While adjudicating the issue, the High Court of Delhi referred to judgement of Supreme Court in K.P. Poulose vs. State of Kerala (1975) 2 SCC 236, wherein the court observed that:

“6. Under Section 30(a) of the Arbitration Act an award can be set aside when an arbitrator has misconducted himself or the proceedings. Misconduct under Section 30(a) has not a connotation of moral lapse. It comprises legal misconduct which is complete if the arbitrator on the face of the award arrives at an inconsistent conclusion even on his own finding or arrives at a decision by ignoring very material documents which throw abundant light on the controversy to help a just and fair decision. It is in this sense that the arbitrator has misconducted the proceedings in this case. We have, therefore, no hesitation in setting aside such an award.”

Further, the High Court refers to the judgment in Union of India vs. Jain Associates (1994) 4 SCC 665, wherein the court applied the above test to hold that failure to consider material documents leading to inconsistent findings in an award would render it vulnerable to challenge. To further impress upon the issue, the High Court cited the judgment in State of Rajasthan vs. Puri Construction Co. Ltd.  (1994) 6 SCC 485 wherein the Supreme Court held that:

“31. …Precisely for the aforesaid reasons, the erroneous application of law constituting the very basis of the award and improper and incorrect findings of fact, which without closer and intrinsic scrutiny, are demonstrable on the face of the materials on record, have been held, very rightly, as legal misconduct rendering the award as invalid.xxxx …. Where the error of finding of facts having a bearing on the award is patent and is easily demonstrable without the necessity of carefully weighing the various possible viewpoints, the interference with award based on erroneous finding of fact is permissible. Similarly, if an award is based by applying a principle of law which is patently erroneous, and but for such erroneous application of legal principle, the award could not have been made, such award is liable to be set aside by holding that there has been a legal misconduct on the part of the arbitrator….”
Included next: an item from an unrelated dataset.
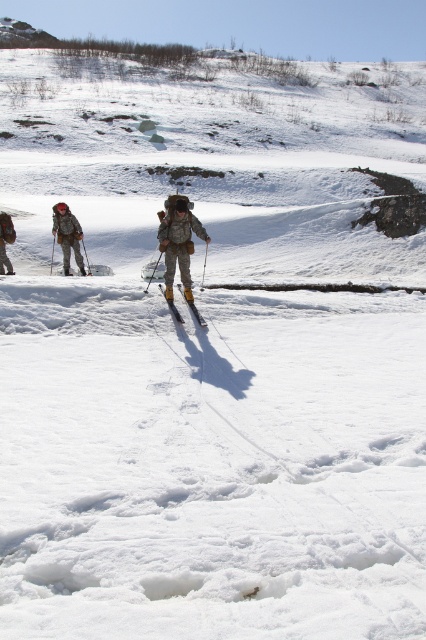
You are a photographer trying to capture a clear shot of the yellow metallic ski at center without the camouflage fabric backpack at left blocking it. Can you adjust your position to do so?

The camouflage fabric backpack at left is positioned over the yellow metallic ski at center, so moving your camera position slightly to the right or left might allow you to see the yellow metallic ski at center without obstruction.

You are a photographer trying to capture a clear shot of the camouflage fabric jacket at center and the yellow metallic ski at center in the snowy landscape. Which object should you focus on first to ensure it appears sharp in the photo?

The camouflage fabric jacket at center is above the yellow metallic ski at center, so you should focus on the camouflage fabric jacket at center first to ensure it appears sharp in the photo.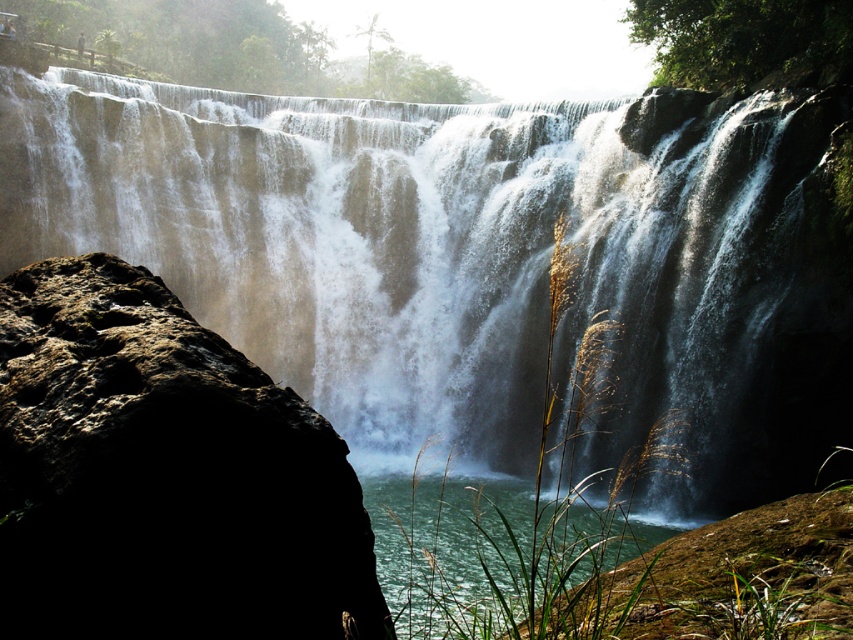
Based on the photo, you are standing at the edge of the waterfall and see a point marked at coordinates (x=459, y=262). Based on the scene, what is the location of this point relative to the waterfall and its surroundings?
High Court, further emphasize upon the question as to what amounts to perversity in an award to set it aside, and therefore referred to the Judgement of Sikkim Subba Associates vs. State of Sikkim (2001) 5 SCC 629:

“14. …If there are two equally possible or plausible views or interpretations, it was considered to be legitimate for the arbitrator to accept one or the other of the available interpretations. It would be difficult for the courts to either exhaustively define the word “misconduct” or likewise enumerate the line of cases in which alone interference either could or could not be made. Courts of law have a duty and obligation in order to maintain purity of standards and preserve full faith and credit as well as to inspire confidence in alternate dispute redressal method of arbitration, when on the face of the award it is shown to be based upon a proposition of law which is unsound or findings recorded which are absurd or so unreasonable and irrational that no reasonable or right-thinking person or authority could have reasonably come to such a conclusion on the basis of the materials on record or the governing position of law to interfere…”

The High Court proceeded to set aside the Impugned Award holding it to be unsustainable as it erroneously proceeded primarily on the basis that mobilization advance was in the nature of a loan recoverable by NBCC and had not been fully recovered. Applying the ratio and tests laid down in above said judgments to the Impugned Award, the High Court held that the finding of the arbitrator that resources mobilized by Nangia from the mobilization advance were used by it after it resumed the work (consequent upon retendering) is wholly unsupported by evidence. While re-appreciation of the evidence is not within the scope of an application for setting aside under the Act, the deference to be accorded to the arbitrator cannot extend to a conclusion which is based on no evidence at all.